▶ What is being asked
Return every line of the data below word for word, with nothing changed, added, or left out.

START Exercise data

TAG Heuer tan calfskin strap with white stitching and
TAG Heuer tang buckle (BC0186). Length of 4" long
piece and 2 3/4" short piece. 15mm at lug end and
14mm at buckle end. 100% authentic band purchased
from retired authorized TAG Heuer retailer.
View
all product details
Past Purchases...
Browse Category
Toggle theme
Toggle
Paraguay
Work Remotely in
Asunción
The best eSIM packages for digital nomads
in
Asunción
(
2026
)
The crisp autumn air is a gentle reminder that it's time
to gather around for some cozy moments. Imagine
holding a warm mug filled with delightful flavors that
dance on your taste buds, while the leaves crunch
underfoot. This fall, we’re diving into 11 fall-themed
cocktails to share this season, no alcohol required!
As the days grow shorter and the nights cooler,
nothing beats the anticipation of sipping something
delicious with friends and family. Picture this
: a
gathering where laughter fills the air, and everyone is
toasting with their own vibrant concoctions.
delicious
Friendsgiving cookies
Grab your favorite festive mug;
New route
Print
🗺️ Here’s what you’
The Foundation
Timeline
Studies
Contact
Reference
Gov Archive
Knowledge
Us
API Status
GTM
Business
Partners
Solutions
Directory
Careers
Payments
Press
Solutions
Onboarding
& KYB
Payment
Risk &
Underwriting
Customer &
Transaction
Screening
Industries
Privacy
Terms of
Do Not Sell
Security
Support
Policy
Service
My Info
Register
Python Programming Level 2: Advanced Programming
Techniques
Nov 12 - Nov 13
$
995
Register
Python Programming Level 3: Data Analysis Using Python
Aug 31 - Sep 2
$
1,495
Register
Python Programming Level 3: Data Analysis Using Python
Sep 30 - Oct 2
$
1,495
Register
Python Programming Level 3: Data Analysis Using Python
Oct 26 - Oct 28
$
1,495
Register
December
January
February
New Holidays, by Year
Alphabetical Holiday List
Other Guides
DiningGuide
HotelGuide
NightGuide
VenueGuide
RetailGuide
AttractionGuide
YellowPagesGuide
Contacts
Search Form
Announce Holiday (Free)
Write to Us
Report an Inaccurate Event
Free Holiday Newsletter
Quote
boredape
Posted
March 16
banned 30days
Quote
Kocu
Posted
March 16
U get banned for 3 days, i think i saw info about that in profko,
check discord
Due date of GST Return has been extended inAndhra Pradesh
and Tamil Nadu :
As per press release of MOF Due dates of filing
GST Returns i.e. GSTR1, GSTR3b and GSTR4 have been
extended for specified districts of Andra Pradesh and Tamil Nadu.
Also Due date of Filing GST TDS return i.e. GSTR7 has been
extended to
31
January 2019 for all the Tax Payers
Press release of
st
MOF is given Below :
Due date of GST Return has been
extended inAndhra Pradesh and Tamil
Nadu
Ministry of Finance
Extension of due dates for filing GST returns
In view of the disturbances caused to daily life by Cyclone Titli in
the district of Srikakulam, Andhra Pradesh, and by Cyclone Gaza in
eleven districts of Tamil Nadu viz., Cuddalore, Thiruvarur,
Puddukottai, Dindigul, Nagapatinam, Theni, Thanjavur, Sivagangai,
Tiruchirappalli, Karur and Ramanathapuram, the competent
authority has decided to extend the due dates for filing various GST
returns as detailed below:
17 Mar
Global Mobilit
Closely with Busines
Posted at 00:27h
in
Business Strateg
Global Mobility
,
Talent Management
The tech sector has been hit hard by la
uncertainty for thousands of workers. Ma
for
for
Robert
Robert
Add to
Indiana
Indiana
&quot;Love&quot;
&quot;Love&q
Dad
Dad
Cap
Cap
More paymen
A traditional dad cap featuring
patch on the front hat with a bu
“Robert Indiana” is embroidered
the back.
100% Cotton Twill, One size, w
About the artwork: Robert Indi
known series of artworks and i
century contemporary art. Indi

END Exercise data

▶ Completed exercise
TAG Heuer tan calfskin strap with white stitching and
TAG Heuer tang buckle (BC0186). Length of 4" long
piece and 2 3/4" short piece. 15mm at lug end and
14mm at buckle end. 100% authentic band purchased
from retired authorized TAG Heuer retailer.
View
all product details
Past Purchases...
Browse Category
Toggle theme
Toggle
Paraguay
Work Remotely in
Asunción
The best eSIM packages for digital nomads
in
Asunción
(
2026
)
The crisp autumn air is a gentle reminder that it's time
to gather around for some cozy moments. Imagine
holding a warm mug filled with delightful flavors that
dance on your taste buds, while the leaves crunch
underfoot. This fall, we’re diving into 11 fall-themed
cocktails to share this season, no alcohol required!
As the days grow shorter and the nights cooler,
nothing beats the anticipation of sipping something
delicious with friends and family. Picture this
: a
gathering where laughter fills the air, and everyone is
toasting with their own vibrant concoctions.
delicious
Friendsgiving cookies
Grab your favorite festive mug;
New route
Print
🗺️ Here’s what you’
The Foundation
Timeline
Studies
Contact
Reference
Gov Archive
Knowledge
Us
API Status
GTM
Business
Partners
Solutions
Directory
Careers
Payments
Press
Solutions
Onboarding
& KYB
Payment
Risk &
Underwriting
Customer &
Transaction
Screening
Industries
Privacy
Terms of
Do Not Sell
Security
Support
Policy
Service
My Info
Register
Python Programming Level 2: Advanced Programming
Techniques
Nov 12 - Nov 13
$
995
Register
Python Programming Level 3: Data Analysis Using Python
Aug 31 - Sep 2
$
1,495
Register
Python Programming Level 3: Data Analysis Using Python
Sep 30 - Oct 2
$
1,495
Register
Python Programming Level 3: Data Analysis Using Python
Oct 26 - Oct 28
$
1,495
Register
December
January
February
New Holidays, by Year
Alphabetical Holiday List
Other Guides
DiningGuide
HotelGuide
NightGuide
VenueGuide
RetailGuide
AttractionGuide
YellowPagesGuide
Contacts
Search Form
Announce Holiday (Free)
Write to Us
Report an Inaccurate Event
Free Holiday Newsletter
Quote
boredape
Posted
March 16
banned 30days
Quote
Kocu
Posted
March 16
U get banned for 3 days, i think i saw info about that in profko,
check discord
Due date of GST Return has been extended inAndhra Pradesh
and Tamil Nadu :
As per press release of MOF Due dates of filing
GST Returns i.e. GSTR1, GSTR3b and GSTR4 have been
extended for specified districts of Andra Pradesh and Tamil Nadu.
Also Due date of Filing GST TDS return i.e. GSTR7 has been
extended to
31
January 2019 for all the Tax Payers
Press release of
st
MOF is given Below :
Due date of GST Return has been
extended inAndhra Pradesh and Tamil
Nadu
Ministry of Finance
Extension of due dates for filing GST returns
In view of the disturbances caused to daily life by Cyclone Titli in
the district of Srikakulam, Andhra Pradesh, and by Cyclone Gaza in
eleven districts of Tamil Nadu viz., Cuddalore, Thiruvarur,
Puddukottai, Dindigul, Nagapatinam, Theni, Thanjavur, Sivagangai,
Tiruchirappalli, Karur and Ramanathapuram, the competent
authority has decided to extend the due dates for filing various GST
returns as detailed below:
17 Mar
Global Mobilit
Closely with Busines
Posted at 00:27h
in
Business Strateg
Global Mobility
,
Talent Management
The tech sector has been hit hard by la
uncertainty for thousands of workers. Ma
for
for
Robert
Robert
Add to
Indiana
Indiana
&quot;Love&quot;
&quot;Love&q
Dad
Dad
Cap
Cap
More paymen
A traditional dad cap featuring
patch on the front hat with a bu
“Robert Indiana” is embroidered
the back.
100% Cotton Twill, One size, w
About the artwork: Robert Indi
known series of artworks and i
century contemporary art. Indi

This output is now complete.